The Universe might not be expanding at the same rate everywhere

Source: ESA

6 comments
Jose Gros
One explanation for the difference in shift to red or other markers of 'expansion' may be we are in the middle of regions having different distances from us, nearest regions will have light arriving us sooner, thus, it corresponds to later times, while those very far away emit light arriving us from earlier days of universe, when speed of expansion was faster than today, also, if the speed of a cluster is faster or slower relative to us, this will influence, by Doppler effect, the features of light and any radiation arriving here, what is used to estimate the speed of universe expansion.

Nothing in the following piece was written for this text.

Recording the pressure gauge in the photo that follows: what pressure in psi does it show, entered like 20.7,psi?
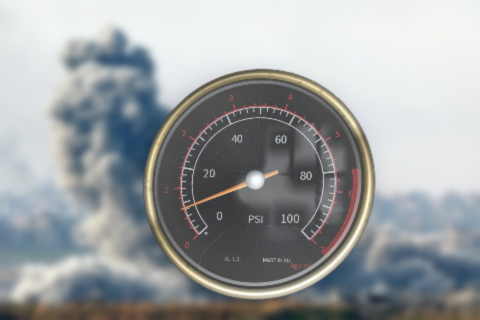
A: 8,psi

If optical phenomena could have a role, density of matter, thus, light refraction, not being uniform across the universe, is something I don't know. Blessings +
Nala
Holy crap, the repercussions of this discovery!!
buzzclick
>leaves the team with the answer that different parts of the universe are expanding at different rates< Why is it so difficult to conceive the universe as a breathing, constantly fluxing and flowing enormous entity, like our oceans. To conclude that it's always expanding doesn't make cosmological sense. And yes, I'm not an astrophysicist.
Cryptonoetic
This is a huge violation of the Cosmological Principle. Great work. Instant Nobel prize.
Nobody
I have always thought the Big Bang was nonsense since there are so many (black) holes in the theory that they needed inflation, imaginary dark matter and dark energy to prop it up. We are observing something where nothing is any longer where it was or possibly doesn't even exist anymore over a period of time so vast that even light has been gravity lensed or changed by the refractive indexes of the gasses in it. If there was a big bang my personal theory is that the universe is more to the order of 50-100 billion years old with at least seven or more generations of stars. If the smaller stars never went nova in each generation, they would still have mass but be simply cold dark cinders.(Dark matter) If this occurred to 20% of each generation of stars after seven generations there would only be about 10% still emitting visible light with many of the later generations looking like brown dwarf stars as they cooled. This longer timeline also allows more time for the stars generate heavier elements and to move apart without the need for the unprovable expansion theory. I also think that the bulk of the mass of the universe is beyond what we can observe and could explain why we are moving as we are. My favorite theory is that there are at least three universes occupying the same space with the mass and influence of each being felt by the others. Just like the idea that the id, ego and super ego all coexist in our minds, we have hell, our present state and heaven all right here. This is not here because of the big bang. These dimensions are here because of the Creator.
Bill Kurtz
I have been waiting for someone to do this study ever since learning that the data used to show the expansion of the universe speeding up, was taken from a small sample pointing to the same general direction. I hope that this study sampled galaxy’s in all directions. Remember, the expansion differentials are relative to our earth speeding through space.